Kundgebung "30 Särge und "der Tod" mahnen 0,5 Promille ein

Gedenkkondukt und Mahnwache bei Parlament, Fototermin Mi,

Wien (OTS) - 2.Juli, 10.30 Uhr

Sehr geehrte Damen und Herren, sehr geschätzte
Medienvertreter,

in den vergangenen Tagen und Wochen konnten Medienberichte den Eindruck erwecken, als bestünde bei den politischen Parteien ein weitreichender Konsens darüber, die Höchstgrenze des zulässigen Blutalkohols bei KFZ-LenkerInnen von 0,8 Promille auf 0,5 Promille zu senken. Gleichzeitig mehren sich aber neuerlich sehr deutlich politische Signale, daß möglicherweise diese überaus notwendige und sinnvolle gesetzliche Maßnahme doch keine parlamentarische Mehrheit finden könne.
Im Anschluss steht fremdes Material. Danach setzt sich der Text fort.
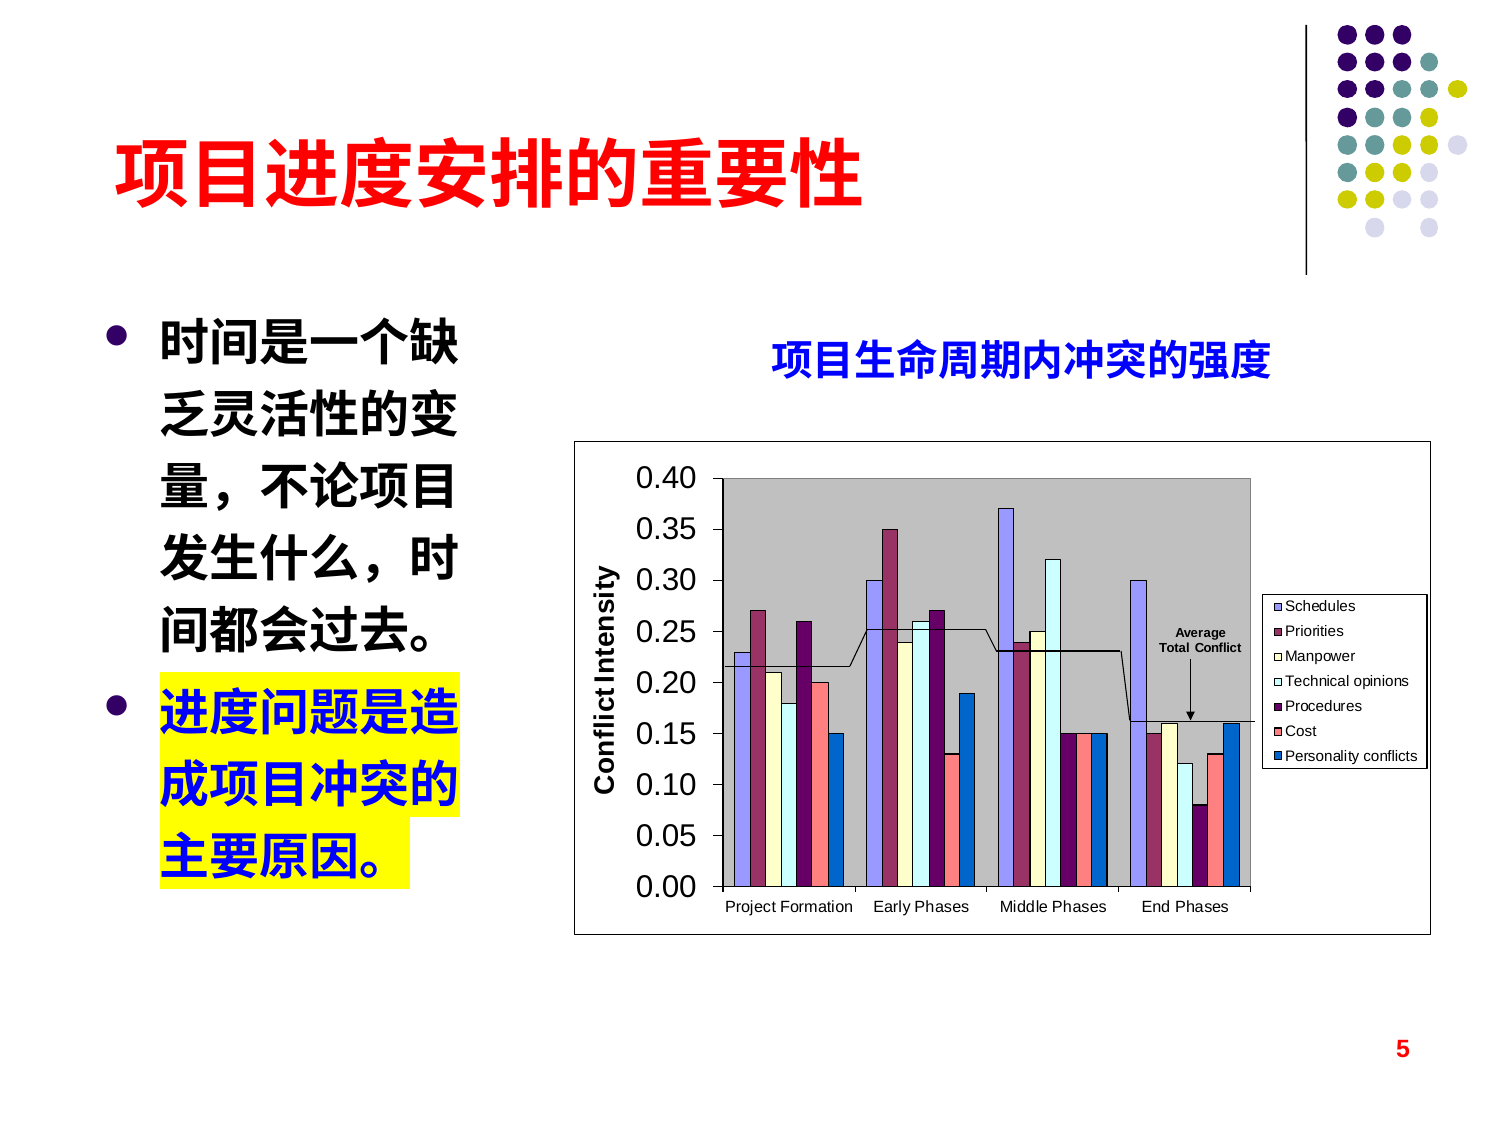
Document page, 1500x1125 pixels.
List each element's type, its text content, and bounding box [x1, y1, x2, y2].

list 时间是一个缺乏灵活性的变量，不论项目发生什么，时间都会过去。 进度问题是造成项目冲突的主要原因。 [88, 290, 514, 1047]
slide_number 5 [1074, 1025, 1425, 1100]
text_box 项目生命周期内冲突的强度 [679, 326, 1365, 392]
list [568, 435, 1434, 940]
title 项目进度安排的重要性 [100, 119, 1388, 322]
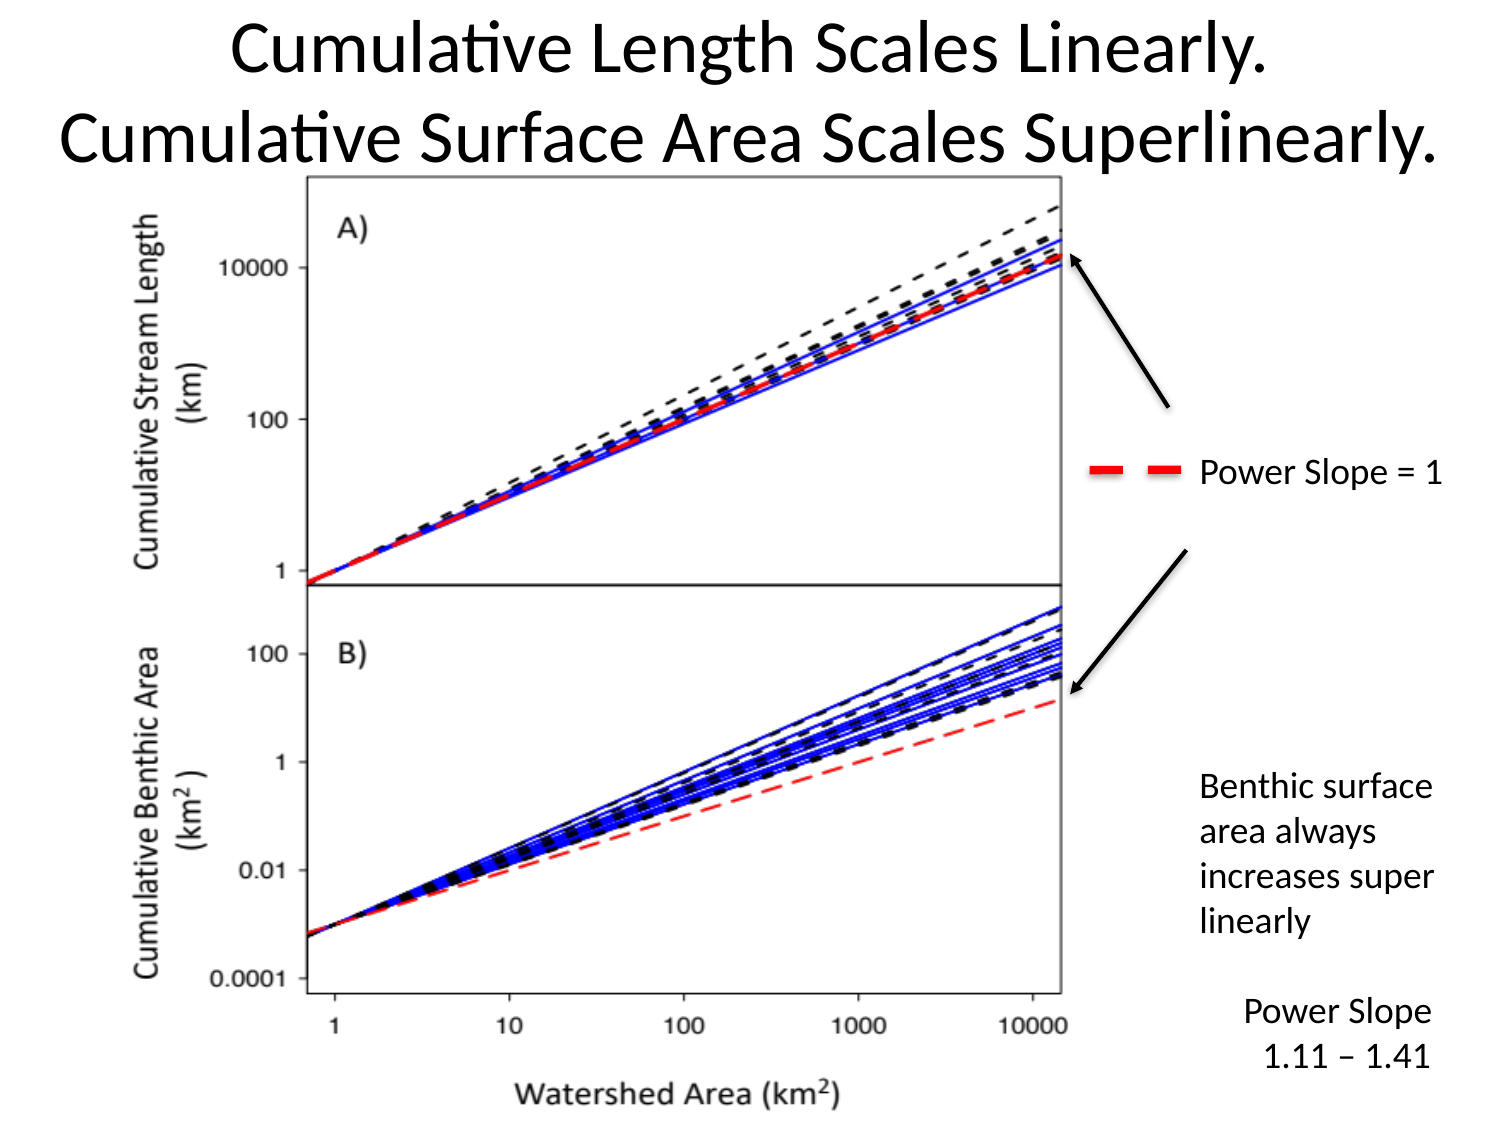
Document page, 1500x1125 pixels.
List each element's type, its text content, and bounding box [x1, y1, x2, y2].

title Cumulative Length Scales Linearly. Cumulative Surface Area Scales Superlinearly. [0, 0, 1500, 181]
picture [112, 162, 1243, 1125]
text_box Benthic surface area always increases super linearly Power Slope 1.11 – 1.41 [1247, 753, 1500, 1084]
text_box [1069, 253, 1169, 408]
text_box Power Slope = 1 [1247, 439, 1459, 500]
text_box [1069, 549, 1187, 695]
Frau Sigrid Kundela von der Initiative österreichischer Unfallopfer Rotes Dreieck und Joschi Schillhab* von ÖKONSULT, dem Institut für Umweltforschung und Management Consulting, wollen ein öffentliches Signal zur Realisierung der 0,5-Promille-Grenze setzen.

Wir führen morgen, am 2. Juli 1997, in der Zeit von 9 bis 11 Uhr einen Gedenk-Kondukt vom Burgtheater/Cafe Landmann zum Parlament/Bellaria. Ein Dutzend Sargträger in schwarzen Kutten wird in mehreren Prozessionen symbolisch jene 30 Särge über die Wiener Ringstraße tragen, die ein Beibehalten der jetzigen 0,8 Promille wohl bedeuten würde. "Gevatter Tod", ebenfalls in schwarz, mit Kapuze und Totenkopfmaske folgt schweigend und malmend. Beim Parlament werden die 30 Särge abgestellt und nach dem Abspielen von Trauermusik wird von einer Vertreterin des Roten Dreiecks eine Petition an die Damen und Herren Abgeordneten verlesen. Die Sargträger haben sich während dessen mit Plakaten zu einer Mahnwache formiert.

Unterstützt von zahlreichen weiteren Initiativen und Persönlichkeiten apellieren wir an die Verantwortlichen aller politischen Lager: Senken Sie den Blutzoll auf Österreichs Straßen. Lassen Sie 0,5 Promille Gesetz werden!

Mit sehr freundlichen Grüßen

Joschi Schillhab
Geschäftsführer

* Vor elf Jahren hat ein betrunkener Wiederholungstäter am Steuer seines Wagens am Wiener Gürtel mit 100 km/h den heutigen ÖKONSULT-Chef niedergemäht. Schillhab lebt mit drei Schrauben im Knie und leidet an einem dauerhaften Sehkraftverlust nach schweren Schädelverletzungen.